Israël affronte l'Iran... aux échecs

Publié le par danilette

 

Après la guerre du Houmous avec le Liban, l'Etat hébreu lance les défis sur un autre terrain : les échecs. L'Israélien Alik Gershon a tenté de briser le record du monde du plus grand nombre d'adversaires simultanés en jouant contre plusieurs centaines de personnes au Kikar Rabin de Tel-Aviv, jeudi. Le record est actuellement détenu par l'Iranien Morteza Mahjoob.

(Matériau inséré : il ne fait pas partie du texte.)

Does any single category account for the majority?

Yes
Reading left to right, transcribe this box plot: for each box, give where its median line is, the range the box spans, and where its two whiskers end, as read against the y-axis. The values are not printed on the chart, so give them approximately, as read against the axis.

Le défi de Gershon a commencé à 7 heures du matin et devait s'achever à l'aube, vendredi.

Mahjoob s'est distingué en remportant 397 jeux d'échecs contre un total de 500 personnes. Pour dépasser le score iranien, Gershon devait vaincre au moins 80 % de ses adversaires, tous des joueurs chevronnés de la Fédération israélienne d'Echecs.

Honneur à l'aliya d'ex-URSS

Sponsorisé par l'Agence juive et la Fédération israélienne d'Echecs, ce challenge s'inscrivait dans le cadre d'un événement destiné à honorer les contributions apportées par les immigrants israéliens originaires d'ex-Union soviétique. Natan Sharansky, à la tête de l'Agence juive et lui-même un grand amateur d'échecs, a autrefois battu le grand Gary Kasparov lors d'une partie légendaire. Pour lui, l'événement de jeudi était d'une portée hautement symbolique : "L'aliya de l'ex-URSS a beaucoup contribué au renforcement de l'Etat d'Israël ainsi qu'à une certaine prise de pouvoir de la société israélienne dans les domaines de la finance, de l'éducation, des sciences, de la culture et, bien sûr, du sport", a-t-il déclaré. "Il n'y a pas de meilleure façon d'exprimer cette contribution qu'en remportant la troisième place aux championnats du monde d'échecs."

Né à Dnipropetrovsk, en Ukraine, Alik Gershon, 30 ans, a immigré en Israël avec sa famille en 1990. Enfant, le jeune prodige remporte la première place à un tournoi international en 1994. En 2000, il gagne le championnat israélien.

Mais attention, l'art des échecs à plusieurs adversaires n'est pas seulement une question d'agilité intellectuelle. Il s'agit aussi de posséder des qualités d'endurance de base. Morteza Mahjoob avait suivi deux semaines d'entraînement physique intense avant d'affronter ses 500 adversaires. Le match iranien avait duré 18 heures.

Selon Yigal Lotam, directeur exécutif de la Fédération israélienne d'Echecs, la popularité du jeu est en pleine croissance. "Quatre fois plus d'enfants jouent aujourd'hui aux échecs qu'il y a trois ou quatre ans", dit-il. Lotam espérait développer un intérêt pour ce jeu dans tous les foyers israéliens, grâce au tournoi de jeudi. "C'est l'occasion d'attirer l'attention sur le jeu d'échecs auprès du public israélien et de prouver qu'il s'agit d'un véritable sport national", estime, de son côté, Aviv Bushinsky, président de la Fédération. "Cela prouvera également qu'Israël est une super-puissance... au moins aux échecs."